Japanese by Example
Learning through examples in manga

Tracking known vocabulary and kanji in manga

I use spreadsheets to track my progess of learning vocabulary and kanji appearing in the manga I read.

This page details how others may use them as well.

Purpose

Sites such as jpdb and Koohi do a good job at providing frequency information and word lists for novels and anime, but I’m unaware of anything for manga.

I developed these spreadsheets with two goals in mind for manga I’m reading or plan to read:

1) Finding the most frequent kanji/vocabulary words I don’t know yet.

2) Viewing my progress in learning kanji/vocabulary words used.

Features

By maintaining a list of known kanji and vocabulary, one can see what percentage of individual and overall kanji/vocabulary they know from a manga series.

Screenshots

Some things this view tells me:

1) Since それでも is 11 volumes long, I’m viewing stats only for kanji that appear at least 11 times across all volumes. Of these, I have successfully learned 100% of these kanji. (Note: I’ve excluded character names and common shogi terms.)

1) I likewise have kanji for the first 11 volumes of コナン. Looking at kanji that appear at least 11 times within these volumes of the series, I’ve learned 84.3% of the unique kanji appearing this many times. When considering multiple appearances of a kanji, I should recognize 96.22% of total kanji appearances.

1) For ふらいんぐうぃっち, I have the first 10 volumes of kanji. Of these, I have 40 more kanji to learn until I’ve learned all the kanji that appear at least 10 times across these volumes.

1) In キョーコ, the next most frequent kanji I don’t know is 徒 (a kanji I really should know by now), which appears 28 times across the seven-volume series.

This sheet for one series I’m reading has filtered out known kanji, as well as kanji that appear in character names.

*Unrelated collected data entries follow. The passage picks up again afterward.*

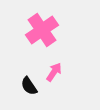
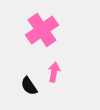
pink arrow: rotated 24 degrees counterclockwise
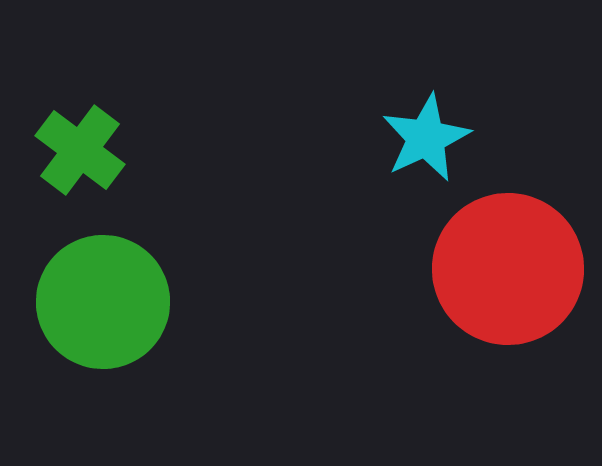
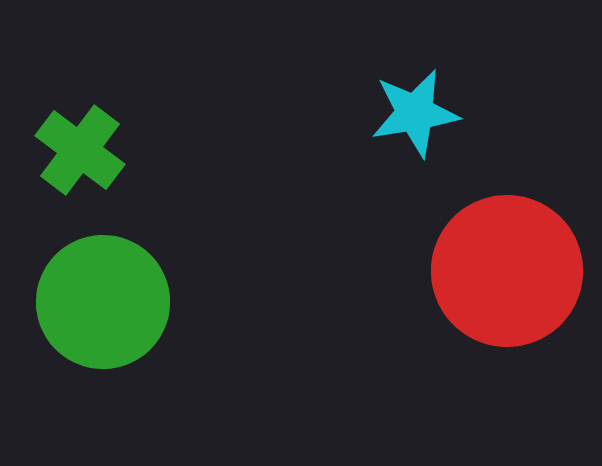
cyan star: moved 11 px left, 25 px up; rotated 16 degrees clockwise
red circle: moved 1 px left, 2 px down
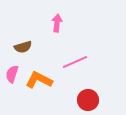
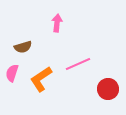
pink line: moved 3 px right, 2 px down
pink semicircle: moved 1 px up
orange L-shape: moved 2 px right, 1 px up; rotated 60 degrees counterclockwise
red circle: moved 20 px right, 11 px up
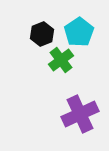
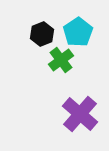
cyan pentagon: moved 1 px left
purple cross: rotated 24 degrees counterclockwise
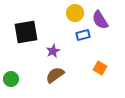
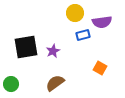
purple semicircle: moved 2 px right, 2 px down; rotated 66 degrees counterclockwise
black square: moved 15 px down
brown semicircle: moved 8 px down
green circle: moved 5 px down
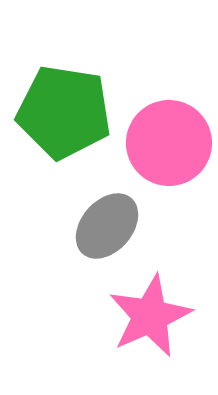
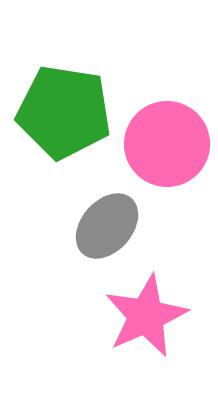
pink circle: moved 2 px left, 1 px down
pink star: moved 4 px left
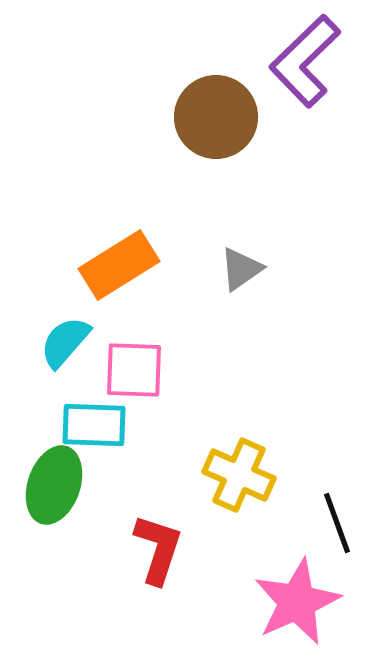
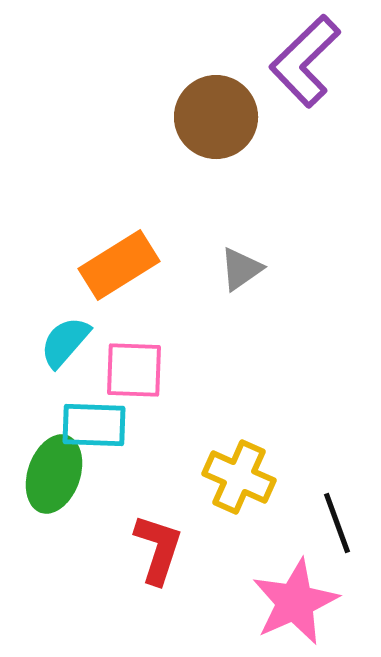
yellow cross: moved 2 px down
green ellipse: moved 11 px up
pink star: moved 2 px left
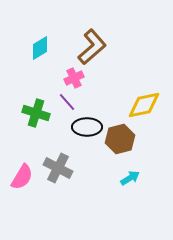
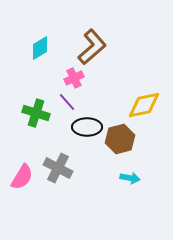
cyan arrow: rotated 42 degrees clockwise
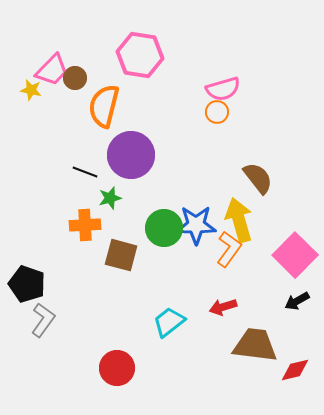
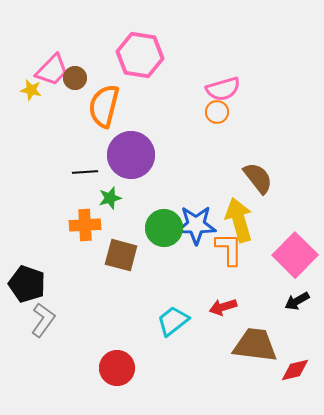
black line: rotated 25 degrees counterclockwise
orange L-shape: rotated 36 degrees counterclockwise
cyan trapezoid: moved 4 px right, 1 px up
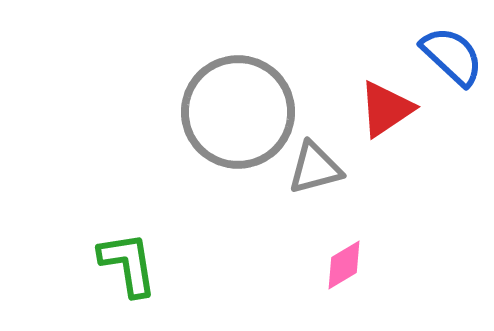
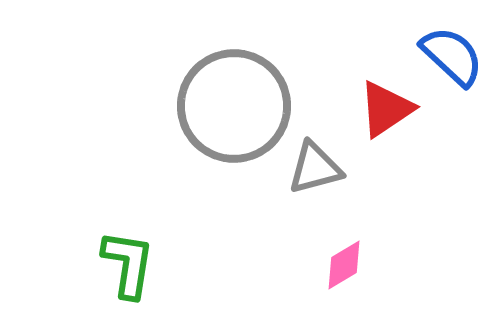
gray circle: moved 4 px left, 6 px up
green L-shape: rotated 18 degrees clockwise
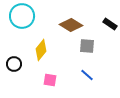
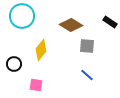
black rectangle: moved 2 px up
pink square: moved 14 px left, 5 px down
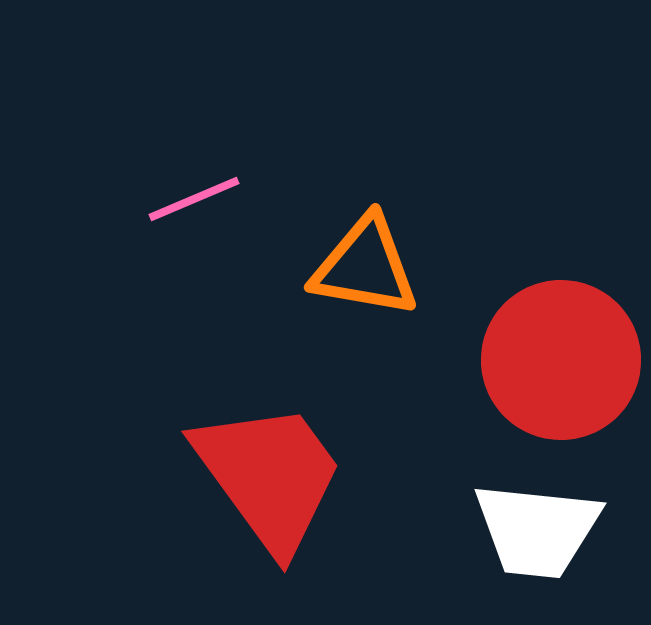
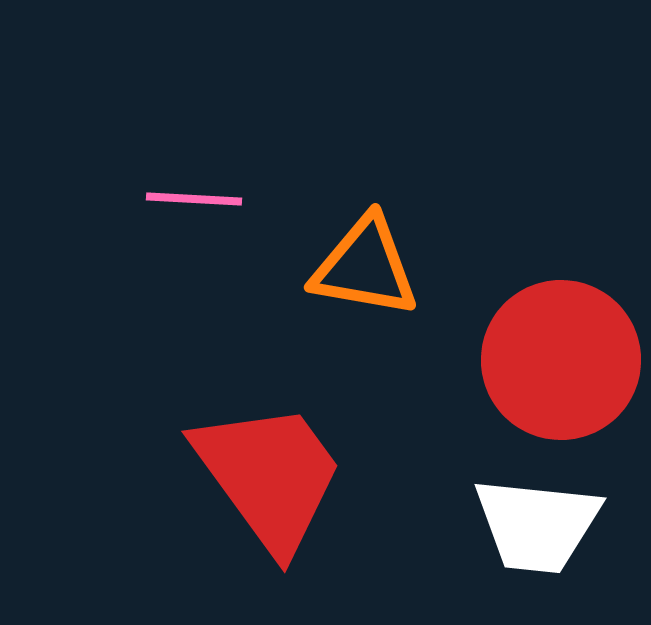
pink line: rotated 26 degrees clockwise
white trapezoid: moved 5 px up
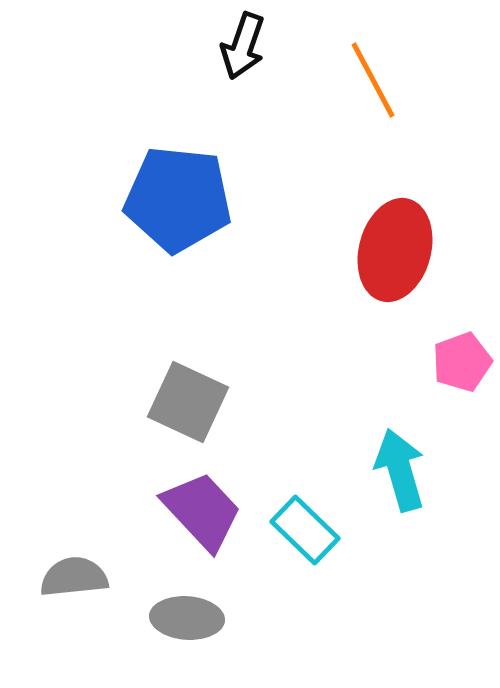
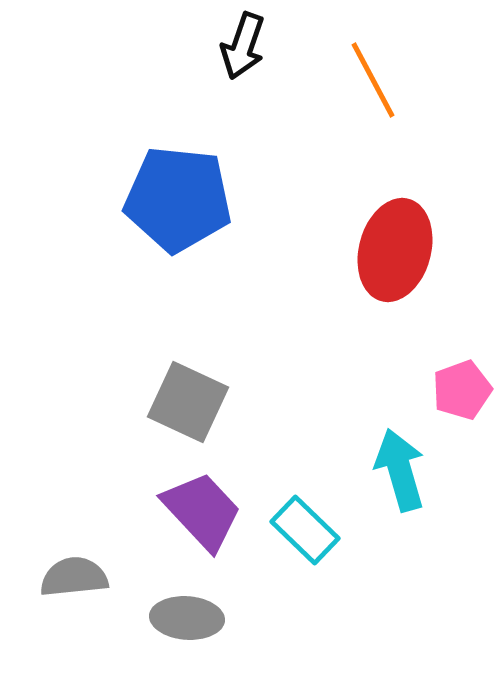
pink pentagon: moved 28 px down
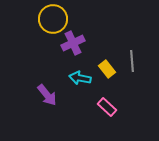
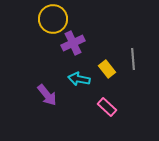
gray line: moved 1 px right, 2 px up
cyan arrow: moved 1 px left, 1 px down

From here, I can see the next most frequent kanji I need to learn, how frequent they are in the series, and what their level in WaniKani is. (The latter is useful for seeing which kanji I should know, even if I’m sure I’ve never seen them before in my life.)

The next most frequent word for me to learn from ARIA is 昇格. By entering this into the Word field, I see in the Word Frequency column that it appears very infrequently in other series I’m reading.

Looking at the series I may wish to begin to read or try again at reading, the Overall column gives me a good idea of how many vocabulary look-ups I would be doing.

For example, in ぼっち I’d be looking up roughly 1-in-20 words that appear the Min number of times (as I should recognize almost 96%).

ハヤテ on the other hand, I’d likely be looking up closer to 1-in-10 words that appear the Min number of times (as I should recognize about 91%).

Limitations

There are a few technological limitations.

Spreadsheets

How to use

Step-by-step instructions on copying and filling out these sheets:

The two kanji sheets are used together, and the two vocabulary sheets are used together, but the kanji and vocabulary sheets are used independently from one another. The following instructions apply equally to the kanji pair and the vocabulary pair.

Copying the progress spreadsheet

1) Open the Progress spreadsheet (from the list above).

1) Save a copy to your Google Docs by selecting the “File” menu and then “Make a copy”.

Adding a series

1) Open the Series spreadsheet (from the list above).

1) From the Series List tab, locate a series you want to add to your Progress spreadsheet. Click on the link to be taken to the sheet for that series.

1) Right-click on the sheet’s tab and select “Copy to” then “Existing spreadsheet”.

1) Select your copy of the Progress spreadsheet.

1) On the Progress sheet, rename the copied sheet to remove “Copy of” (or 「のコピー」) from the sheet name. You can optionally rename the sheet to anything you wish.

1) Add the series name to the Progress sheet. This must match the sheet name for the series, including the volume number if there is one.

1) Input into the Min column the minimum number of occurrences required to include the kanji/vocabulary word in the progress stats.

Using series data

1) Filter the Known column to show only “FALSE”. Optionally filter the Dictionary column to show only “TRUE”.

2) The kanji/vocabulary word at the top of the list is the most frequent item in the series. You’ll probably want to learn this one next.

3) Add known kanji/vocabulary words to the Known Kanji or Known Words sheet.

4) If you wish to exclude a kanji/vocabulary word from the Progress sheet, add a note to the Notes column of the item you wish to exclude. Reason to do this include:

Note: The kanji or vocabulary words are sorted by frequency by default. If this sorting is ever lost, you can sort the series by the Count column, Z to A, to restore displaying the most frequent words first.

Requesting a series

I can add a series by request provided you are able to complete these steps:

1) Purchase a digital copy of the volumes from the series.

2) Remove DRM and unzip contents.

3) Install Mokuro and run it on the volume folder that contains the manga page images.

4) Compress Mokuro’s output _ocr folder into a zip file.

5) Share the zip file with me on Google Drive, or else send me a message on Discord at ChristopherFritz#5813 with a link to the zip file.

Note: I don’t know Discord very well and I’m only on it a few times a month. I’m not certain if I can actually receive messages from random people.